Hail, ye solitary ruins, ye sacred tombs, and silent walls! 'Tis your auspicious aid that I invoke; 'tis to you my soul, wrapt in meditation, pours forth its prayers! What though the profane and vulgar mind shrinks with dismay from your august and awe-inspiring aspect; to me you unfold the sublimest charms of contemplation and sentiment, and offer to my senses the luxury of a thousand delicious and enchanting thoughts! How sumptuous the feast to a being that has a taste to relish, and an understanding to consult you! What rich and noble admonitions; what exquisite and pathetic lessons do you read to a heart that is susceptible of exalted feelings! When oppressed humanity bent in timid silence throughout the globe beneath the galling yoke of slavery, it was you that proclaimed aloud the birthright of those truths which tyrants tremble at while they detect, and which, by sinking the loftiest head of the proudest potentate, with all his boasted pageantry, to the level of mortality with his meanest slave, confirmed and ratified by your unerring testimony the sacred and immortal doctrine of Equality.

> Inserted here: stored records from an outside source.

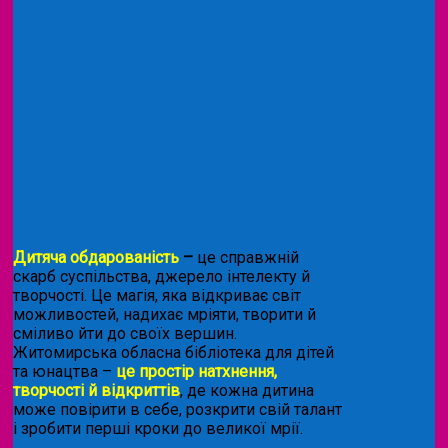
Дитяча обдарованість
–
це справжній
скарб суспільства, джерело інтелекту й
творчості. Це магія, яка відкриває світ
можливостей, надихає мріяти, творити й
сміливо йти до своїх вершин.
Житомирська обласна бібліотека для дітей
та юнацтва –
це простір натхнення,
творчості й відкриттів
, де кожна дитина
може повірити в себе, розкрити свій талант
і зробити перші кроки до великої мрії.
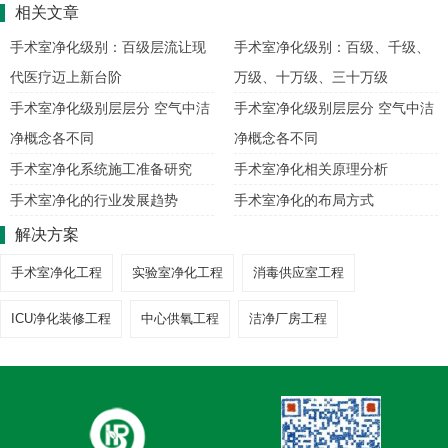
相关文章
手术室净化级别：百级层流让现
手术室净化级别：百级、千级、
代医疗迈上新台阶
万级、十万级、三十万级
手术室净化级别层层分 空气中洁
手术室净化级别层层分 空气中洁
净概念各不同
净概念各不同
手术室净化系统施工准备研究
手术室净化相关原理分析
手术室净化的行业发展趋势
手术室净化的布局方式
解决方案
手术室净化工程
实验室净化工程
消毒供应室工程
ICU净化装修工程
中心供氧工程
洁净厂房工程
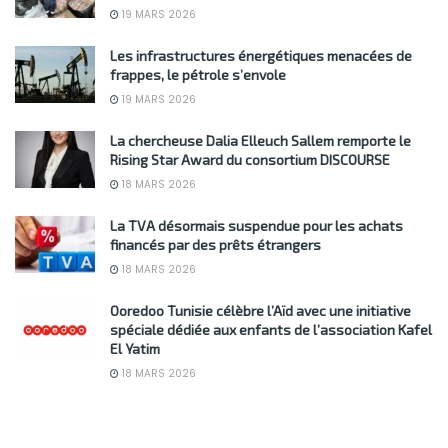
19 MARS 2026
Les infrastructures énergétiques menacées de
frappes, le pétrole s’envole
19 MARS 2026
La chercheuse Dalia Elleuch Sallem remporte le
Rising Star Award du consortium DISCOURSE
18 MARS 2026
La TVA désormais suspendue pour les achats
financés par des prêts étrangers
18 MARS 2026
Ooredoo Tunisie célèbre l’Aïd avec une initiative
spéciale dédiée aux enfants de l’association Kafel
El Yatim
18 MARS 2026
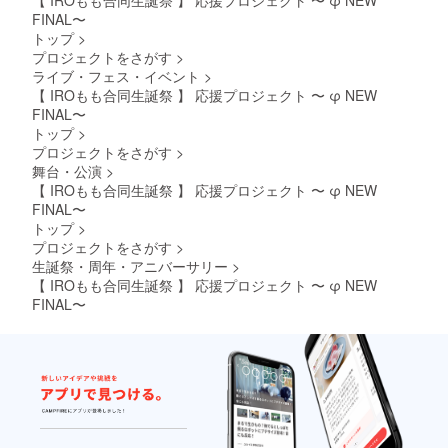
FINAL〜
トップ
>
プロジェクトをさがす
>
ライブ・フェス・イベント
>
【 IROもも合同生誕祭 】 応援プロジェクト 〜 φ NEW
FINAL〜
トップ
>
プロジェクトをさがす
>
舞台・公演
>
【 IROもも合同生誕祭 】 応援プロジェクト 〜 φ NEW
FINAL〜
トップ
>
プロジェクトをさがす
>
生誕祭・周年・アニバーサリー
>
【 IROもも合同生誕祭 】 応援プロジェクト 〜 φ NEW
FINAL〜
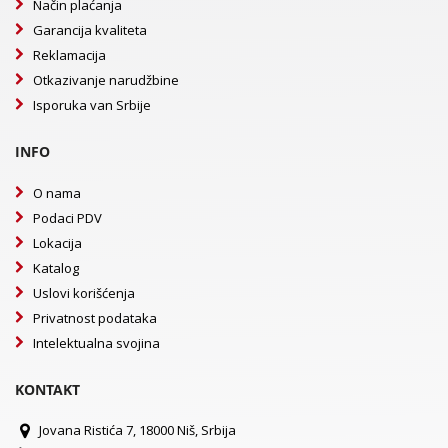
Način plaćanja
Garancija kvaliteta
Reklamacija
Otkazivanje narudžbine
Isporuka van Srbije
INFO
O nama
Podaci PDV
Lokacija
Katalog
Uslovi korišćenja
Privatnost podataka
Intelektualna svojina
KONTAKT
Jovana Ristića 7, 18000 Niš, Srbija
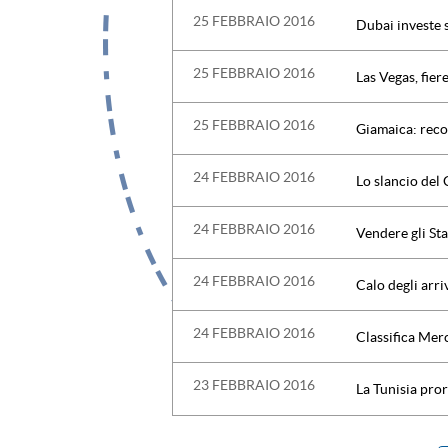
25 FEBBRAIO 2016
Dubai investe 
25 FEBBRAIO 2016
Las Vegas, fier
25 FEBBRAIO 2016
Giamaica: reco
24 FEBBRAIO 2016
Lo slancio del 
24 FEBBRAIO 2016
Vendere gli Sta
24 FEBBRAIO 2016
Calo degli arri
24 FEBBRAIO 2016
Classifica Mer
23 FEBBRAIO 2016
La Tunisia pro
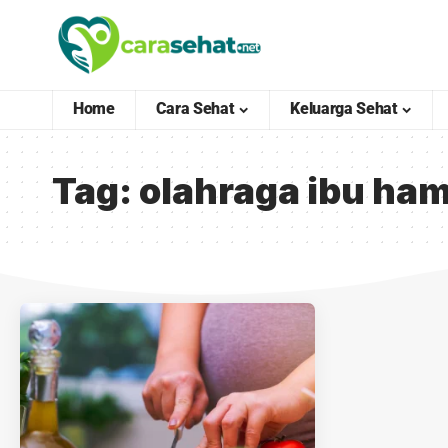
Home
Cara Sehat
Keluarga Sehat
Tag:
olahraga ibu ham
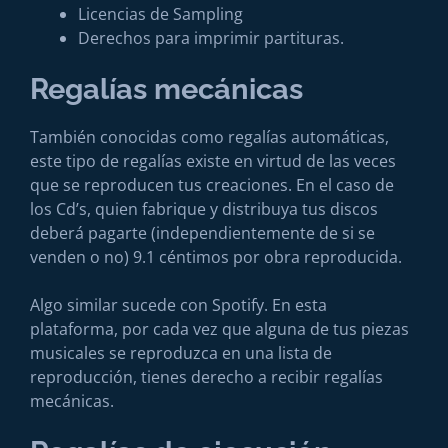
Licencias de Sampling
Derechos para imprimir partituras.
Regalías mecánicas
También conocidas como regalías automáticas,
este tipo de regalías existe en virtud de las veces
que se reproducen tus creaciones. En el caso de
los Cd’s, quien fabrique y distribuya tus discos
deberá pagarte (independientemente de si se
venden o no) 9.1 céntimos por obra reproducida.
Algo similar sucede con Spotify. En esta
plataforma, por cada vez que alguna de tus piezas
musicales se reproduzca en una lista de
reproducción, tienes derecho a recibir regalías
mecánicas.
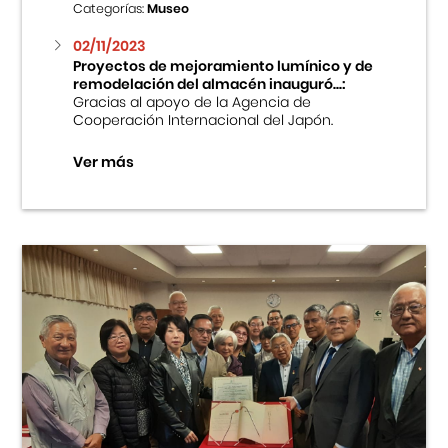
Categorías:
Museo
02/11/2023
Proyectos de mejoramiento lumínico y de
remodelación del almacén inauguró...:
Gracias al apoyo de la Agencia de
Cooperación Internacional del Japón.
Ver más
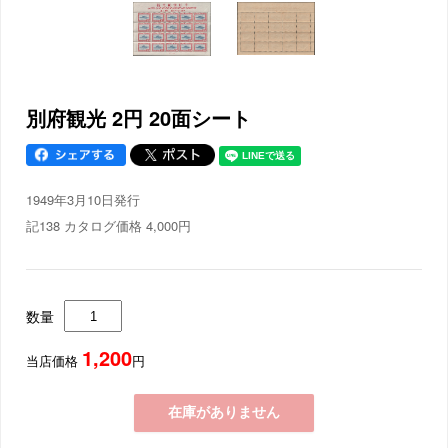
別府観光 2円 20面シート
1949年3月10日発行
記138 カタログ価格 4,000円
数量
1,200
当店価格
円
在庫がありません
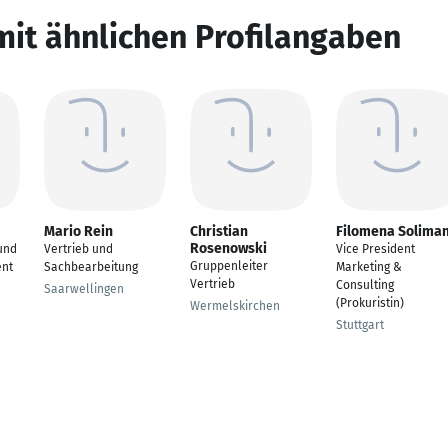
mit ähnlichen Profilangaben
Mario Rein
Christian
Filomena Solima
Rosenowski
und
Vertrieb und
Vice President
Gruppenleiter
nt
Sachbearbeitung
Marketing &
Vertrieb
Consulting
Saarwellingen
(Prokuristin)
Wermelskirchen
Stuttgart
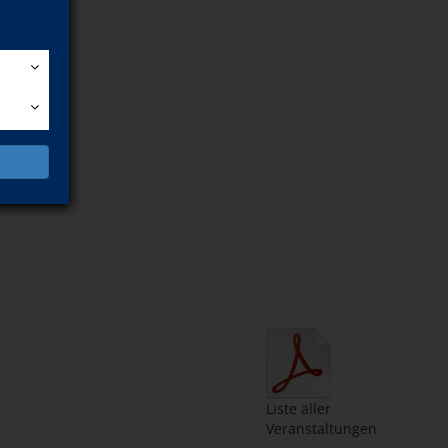
n
Liste aller
Veranstaltungen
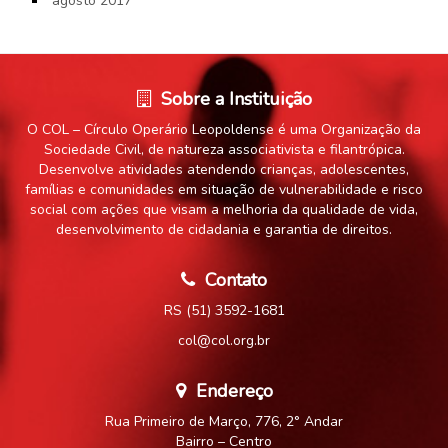
agosto 2017
Sobre a Instituição
O COL – Círculo Operário Leopoldense é uma Organização da
Sociedade Civil, de natureza associativista e filantrópica.
Desenvolve atividades atendendo crianças, adolescentes,
famílias e comunidades em situação de vulnerabilidade e risco
social com ações que visam a melhoria da qualidade de vida,
desenvolvimento de cidadania e garantia de direitos.
Contato
RS (51) 3592-1681
col@col.org.br
Endereço
Rua Primeiro de Março, 776, 2° Andar
Bairro – Centro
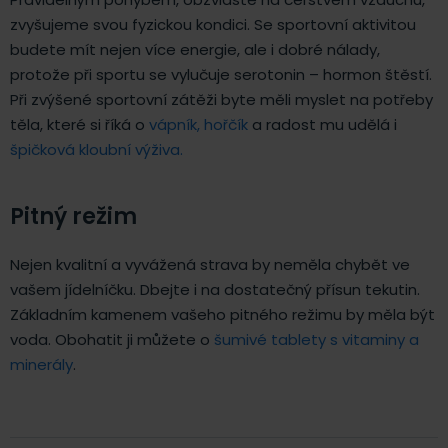
zvyšujeme svou fyzickou kondici. Se sportovní aktivitou
budete mít nejen více energie, ale i dobré nálady,
protože při sportu se vylučuje serotonin – hormon štěstí.
Při zvýšené sportovní zátěži byte měli myslet na potřeby
těla, které si říká o
vápník,
hořčík
a radost mu udělá i
špičková kloubní výživa.
Pitný režim
Nejen kvalitní a vyvážená strava by neměla chybět ve
vašem jídelníčku. Dbejte i na dostatečný přísun tekutin.
Základním kamenem vašeho pitného režimu by měla být
voda. Obohatit ji můžete o
šumivé tablety s vitaminy a
minerály
.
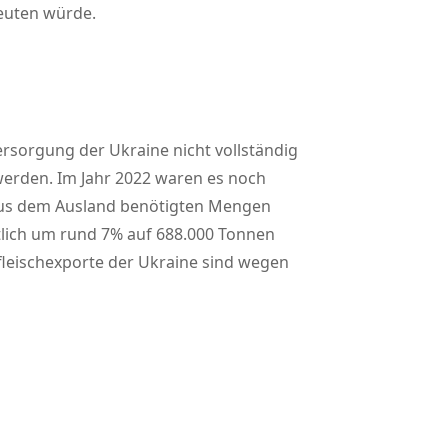
euten würde.
ersorgung der Ukraine nicht vollständig
erden. Im Jahr 2022 waren es noch
e aus dem Ausland benötigten Mengen
htlich um rund 7% auf 688.000 Tonnen
fleischexporte der Ukraine sind wegen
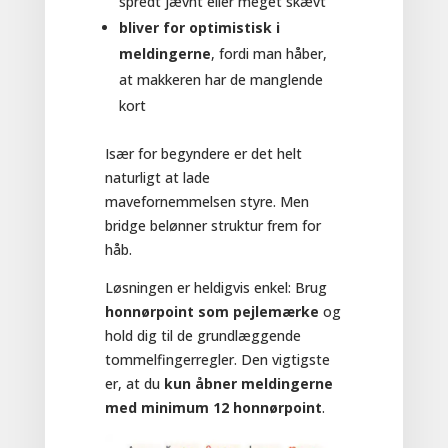
spredt jævnt eller meget skævt
bliver for optimistisk i
meldingerne
, fordi man håber,
at makkeren har de manglende
kort
Især for begyndere er det helt
naturligt at lade
mavefornemmelsen styre. Men
bridge belønner struktur frem for
håb.
Løsningen er heldigvis enkel: Brug
honnørpoint som pejlemærke
og
hold dig til de grundlæggende
tommelfingerregler. Den vigtigste
er, at du
kun åbner meldingerne
med minimum 12 honnørpoint
.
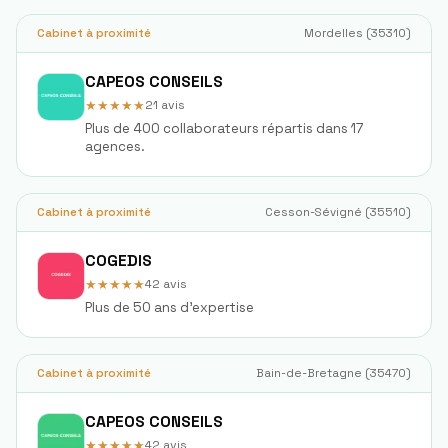
Cabinet à proximité
Mordelles
(
35310
)
CAPEOS CONSEILS
★★★★★
21
avis
Plus de 400 collaborateurs répartis dans 17
agences.
Cabinet à proximité
Cesson-Sévigné
(
35510
)
COGEDIS
★★★★★
42
avis
Plus de 50 ans d'expertise
Cabinet à proximité
Bain-de-Bretagne
(
35470
)
CAPEOS CONSEILS
★★★★★
42
avis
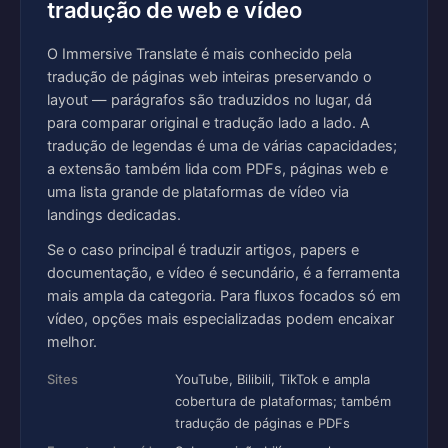
tradução de web e vídeo
O Immersive Translate é mais conhecido pela
tradução de páginas web inteiras preservando o
layout — parágrafos são traduzidos no lugar, dá
para comparar original e tradução lado a lado. A
tradução de legendas é uma de várias capacidades;
a extensão também lida com PDFs, páginas web e
uma lista grande de plataformas de vídeo via
landings dedicadas.
Se o caso principal é traduzir artigos, papers e
documentação, e vídeo é secundário, é a ferramenta
mais ampla da categoria. Para fluxos focados só em
vídeo, opções mais especializadas podem encaixar
melhor.
Sites
YouTube, Bilibili, TikTok e ampla
cobertura de plataformas; também
tradução de páginas e PDFs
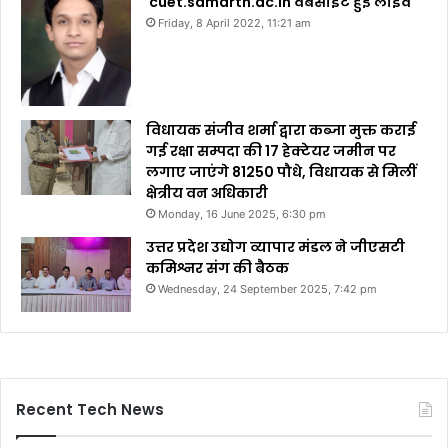
cuet.samarth.ac.in वेबसाइट हुई लाइव
Friday, 8 April 2022, 11:21 am
विधायक संजीव शर्मा द्वारा कब्जा मुक्त कराई
गई रक्षा सम्पदा की 17 हेक्टेयर जमीन पर
लगाए जाएंगे 81250 पौधे, विधायक से मिलीं
क्षेत्रीय वन अधिकारी
Monday, 16 June 2025, 6:30 pm
उत्तर प्रदेश उद्योग व्यापार मंडल ने जीएसटी
कमिश्नर संग की बैठक
Wednesday, 24 September 2025, 7:42 pm
Recent Tech News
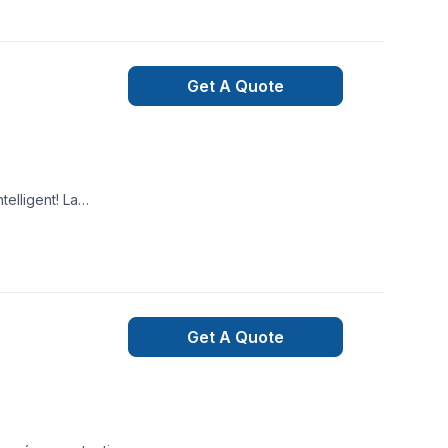
Get A Quote
elligent! La
Get A Quote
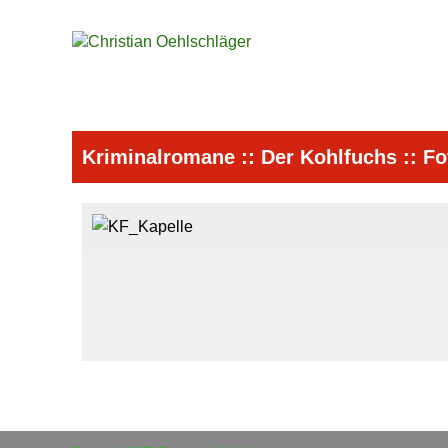
Kriminalromane
::
Der Kohlfuchs
::
Fo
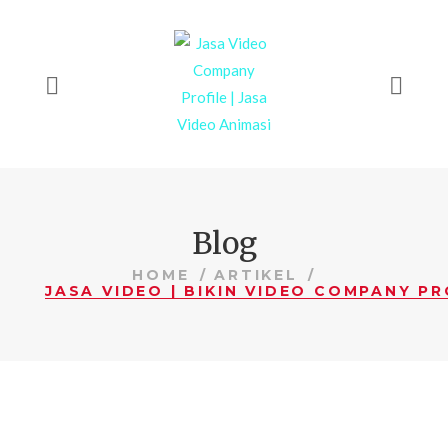
Blog
HOME
ARTIKEL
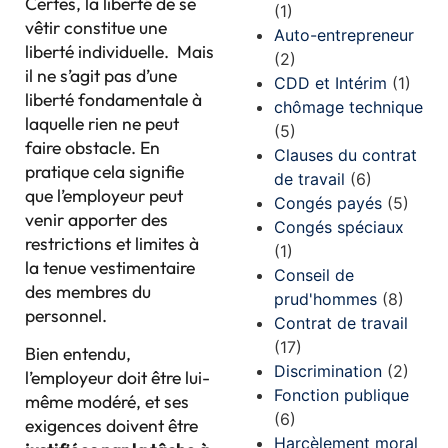
Certes, la liberté de se
(1)
vêtir constitue une
Auto-entrepreneur
liberté individuelle. Mais
(2)
il ne s’agit pas d’une
CDD et Intérim
(1)
liberté fondamentale à
chômage technique
laquelle rien ne peut
(5)
faire obstacle. En
Clauses du contrat
pratique cela signifie
de travail
(6)
que l’employeur peut
Congés payés
(5)
venir apporter des
Congés spéciaux
restrictions et limites à
(1)
la tenue vestimentaire
Conseil de
des membres du
prud'hommes
(8)
personnel.
Contrat de travail
(17)
Bien entendu,
Discrimination
(2)
l’employeur doit être lui-
Fonction publique
même modéré, et ses
(6)
exigences doivent être
Harcèlement moral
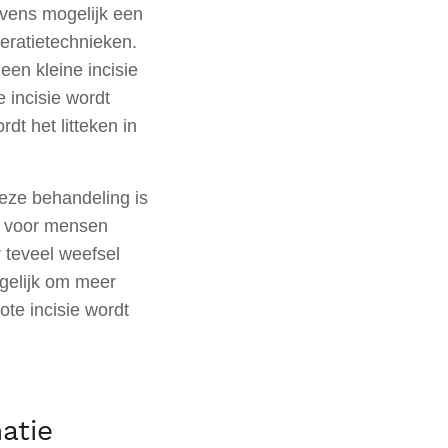
evens mogelijk een
eratietechnieken.
een kleine incisie
 incisie wordt
dt het litteken in
eze behandeling is
t voor mensen
 teveel weefsel
gelijk om meer
ote incisie wordt
atie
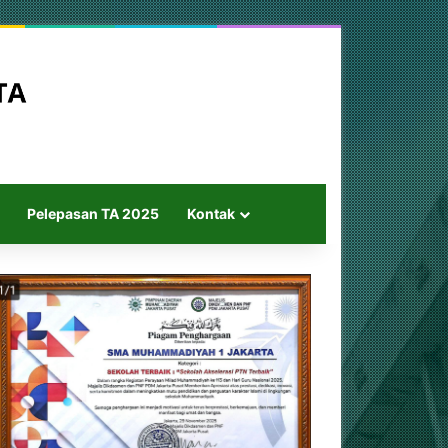
Pelepasan TA 2025
Kontak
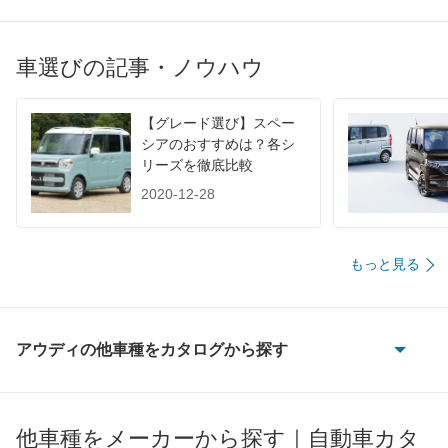
JC08
12.6km/L
11.7km/L
12.6km/
1015
-
-
-
車選びの記事・ノウハウ
60km定地
-
-
-
装備詳細を見る
装備詳細を見る
装備
装備オプション
【グレード選び】スペー
シアのおすすめは？各シ
リーズを徹底比較
2020-12-28
もっと見る
アウディの他車種をカタログから探す
100
100 アバント
他車種をメーカーから探す｜自動車カタ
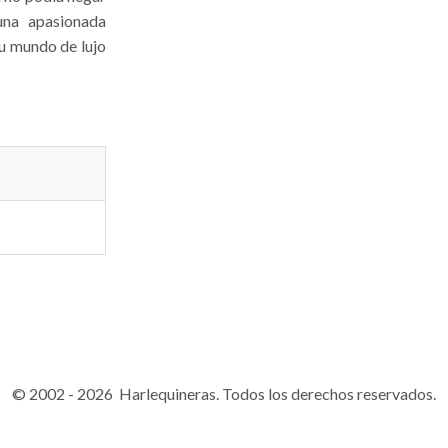
una apasionada
su mundo de lujo
© 2002 - 2026 Harlequineras. Todos los derechos reservados.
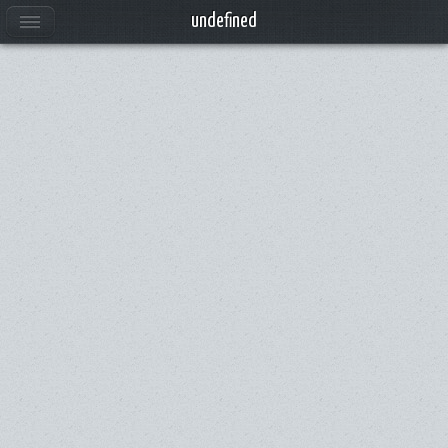
undefined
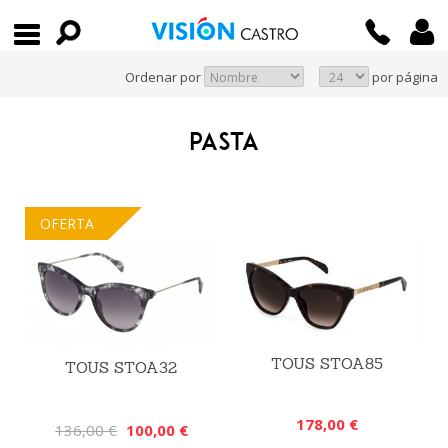
Ordenar por
por página
PASTA
OFERTA
TOUS STOA85
TOUS STOA32
178,00 €
136,00 €
100,00 €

Musing within the precincts of your inviting scenes of philosophic solitude, whither the insatiate love of true-born Liberty had led me, I beheld her Genius ascending, not in the spurious character and habit of a blood-thirsty Fury, armed with daggers and instruments of murder, and followed by a frantic and intoxicated multitude, but under the placid and chaste aspect of Justice, holding with a pure and unsullied hand the sacred scales in which the actions of mortals are weighed on the brink of eternity.


The first translation was made and published in London soon after the appearance of the work in French, and, by a late edition, is still adopted without alteration. Mr. Volney, when in this country in 1797, expressed his disapprobation of this translation, alleging that the translator must have been overawed by the government or clergy from rendering his ideas faithfully; and, accordingly, an English gentleman, then in Philadelphia, volunteered to correct this edition. But by his endeavors to give the true and full meaning of the author with great precision, he has so overloaded his composition with an exuberance of words, as in a great measure to dissipate the simple elegance and sublimity of the original. Mr. Volney, when he became better acquainted with the English language, perceived this defect; and with the aid of our countryman, Joel Barlow, made and published in Paris a new, correct, and elegant translation, of which the present edition is a faithful and correct copy.